Le Canada appelle «au calme»

Le gouvernement canadien, «allié indéfectible de l’État d’Israël», appelle l’ensemble des protagonistes au «calme» et fera son possible pour «soutenir la création de conditions nécessaires pour que les parties puissent trouver une solution», a affirmé la ministre des Affaires étrangères Chrystia Freeland.

 

Jordanie: «une violation du droit international»
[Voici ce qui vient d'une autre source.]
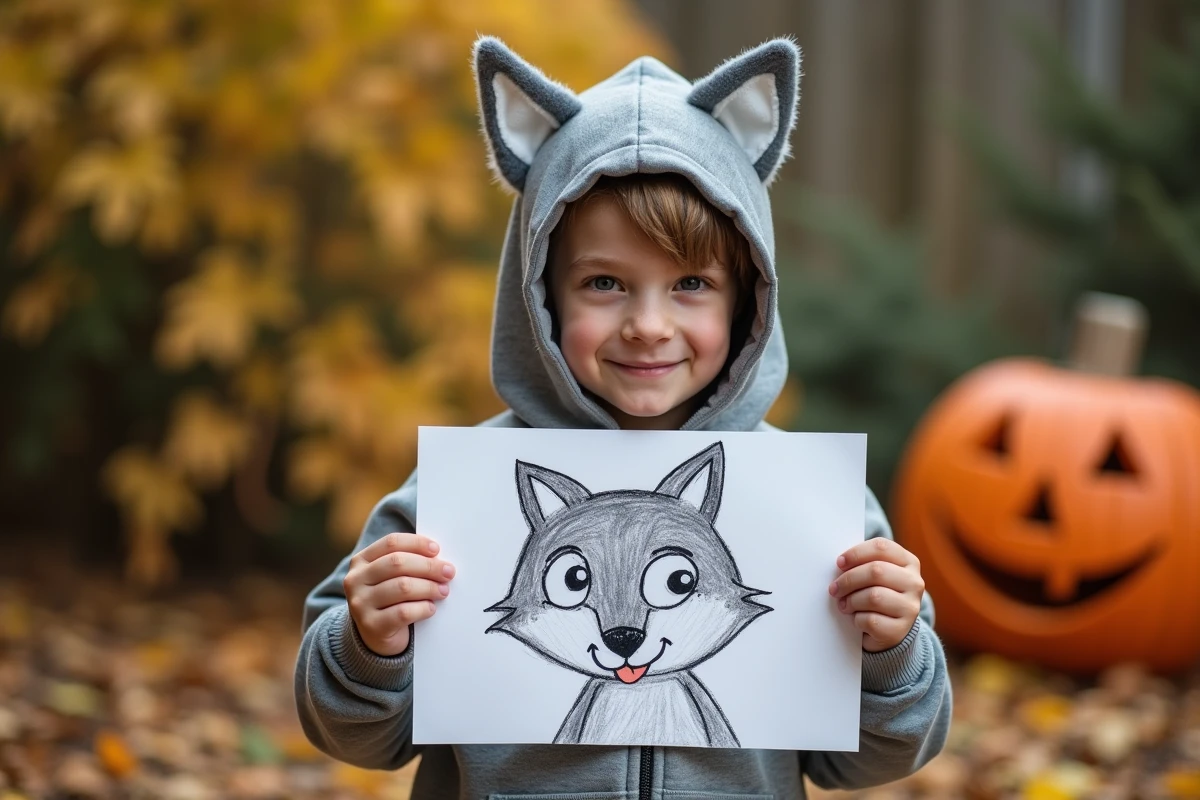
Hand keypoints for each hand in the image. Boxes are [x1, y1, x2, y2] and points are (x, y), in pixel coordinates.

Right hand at [343, 533, 455, 656]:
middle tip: (448, 572)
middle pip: (398, 563)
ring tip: (443, 591)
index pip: (391, 543)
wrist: (374, 636)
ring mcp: (360, 603)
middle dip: (428, 566)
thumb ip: (407, 564)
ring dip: (429, 587)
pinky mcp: (371, 625)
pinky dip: (423, 608)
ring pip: (402, 587)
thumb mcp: (390, 577)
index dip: (417, 543)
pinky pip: (404, 612)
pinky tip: (431, 608)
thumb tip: (439, 558)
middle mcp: (355, 580)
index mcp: (361, 561)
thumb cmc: (389, 600)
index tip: (437, 550)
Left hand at [828, 538, 923, 652]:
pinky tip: (856, 619)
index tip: (840, 563)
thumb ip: (863, 564)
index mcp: (908, 562)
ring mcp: (910, 608)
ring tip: (844, 605)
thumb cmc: (876, 595)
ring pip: (874, 597)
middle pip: (876, 571)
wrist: (889, 631)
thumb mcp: (874, 576)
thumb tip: (840, 563)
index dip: (856, 553)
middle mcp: (914, 583)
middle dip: (849, 579)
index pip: (881, 547)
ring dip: (851, 601)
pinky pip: (871, 620)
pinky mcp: (900, 630)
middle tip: (834, 588)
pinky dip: (856, 619)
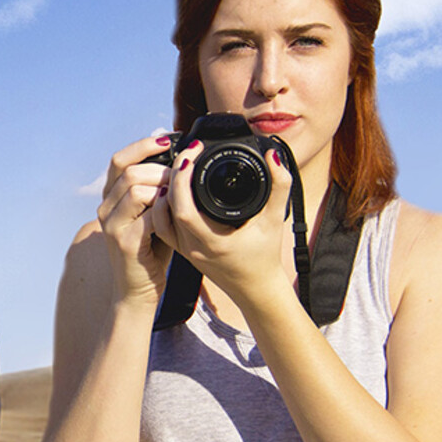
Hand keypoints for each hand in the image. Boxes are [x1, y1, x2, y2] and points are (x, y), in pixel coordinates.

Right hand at [96, 135, 175, 304]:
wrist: (138, 291)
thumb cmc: (150, 251)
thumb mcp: (153, 214)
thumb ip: (158, 190)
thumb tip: (179, 160)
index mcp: (111, 198)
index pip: (119, 159)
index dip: (143, 145)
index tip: (169, 140)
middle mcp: (105, 208)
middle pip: (130, 171)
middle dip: (161, 169)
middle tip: (181, 177)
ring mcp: (111, 224)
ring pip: (136, 188)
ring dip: (163, 189)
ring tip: (178, 198)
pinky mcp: (123, 241)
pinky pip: (147, 214)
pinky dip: (165, 211)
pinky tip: (175, 216)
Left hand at [150, 141, 295, 305]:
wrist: (256, 287)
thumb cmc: (266, 255)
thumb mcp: (276, 219)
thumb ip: (280, 186)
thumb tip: (273, 156)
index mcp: (214, 241)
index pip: (184, 209)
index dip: (182, 179)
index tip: (193, 154)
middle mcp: (194, 247)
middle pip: (168, 208)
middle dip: (174, 176)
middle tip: (188, 154)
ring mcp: (184, 249)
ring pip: (160, 218)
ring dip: (165, 191)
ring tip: (179, 169)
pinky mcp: (182, 249)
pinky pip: (163, 225)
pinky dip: (163, 206)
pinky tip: (173, 189)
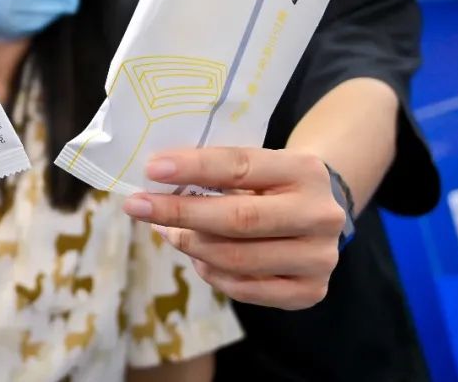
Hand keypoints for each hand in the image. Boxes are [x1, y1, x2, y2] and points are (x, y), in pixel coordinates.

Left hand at [121, 147, 344, 309]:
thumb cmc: (269, 184)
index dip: (193, 168)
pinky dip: (211, 273)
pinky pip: (245, 289)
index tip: (152, 169)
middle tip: (137, 206)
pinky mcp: (311, 291)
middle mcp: (320, 215)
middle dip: (179, 213)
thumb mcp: (254, 166)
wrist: (318, 211)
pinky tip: (196, 257)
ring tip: (168, 231)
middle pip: (238, 219)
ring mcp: (320, 257)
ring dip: (190, 245)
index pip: (240, 166)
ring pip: (237, 259)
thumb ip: (215, 173)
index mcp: (304, 170)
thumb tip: (155, 184)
«La décision du président américain de reconnaître Jérusalem comme capitale d’Israël, et le transfert de l’ambassade des États-Unis vers cette ville, constitue une violation des décisions du droit international et de la charte des Nations unies», a estimé le porte-parole du gouvernement jordanien, Mohammed Moumenié.

 

Turquie: «irresponsable»

«Nous condamnons la déclaration irresponsable de l’administration américaine (...) cette décision est contraire au droit international et aux résolutions de l’ONU», a réagi le ministre turc des Affaires étrangères Mevlut Cavusoglu sur Twitter.

 

La Tunisie «profondément préoccupée»

Dans un communiqué, le ministère des Affaires étrangères affirme que la Tunisie est «profondément préoccupée» et dénonce «une atteinte primordiale au statut juridique et historique de la ville et une violation des décisions de l’ ONU». «Cette décision pousse à plus de tensions et représente une provocation pour les sentiments des arabes et des musulmans».

 

La Syrie soutient «ceux qui sont loyaux à la cause palestinienne»

La présidence syrienne, sur page officielle Facebook, estime que «l’avenir de Jérusalem n’est pas déterminé par un État ou un président mais par son histoire, sa volonté et la détermination de ceux qui sont loyaux à la cause palestinienne».

 

Le Liban «rejette et denonce cette décision»

Le Premier ministre libanais Rafic Hariri «rejette et dénonce cette décision et annonce aujourd’hui sa plus totale solidarité avec le peuple palestinien».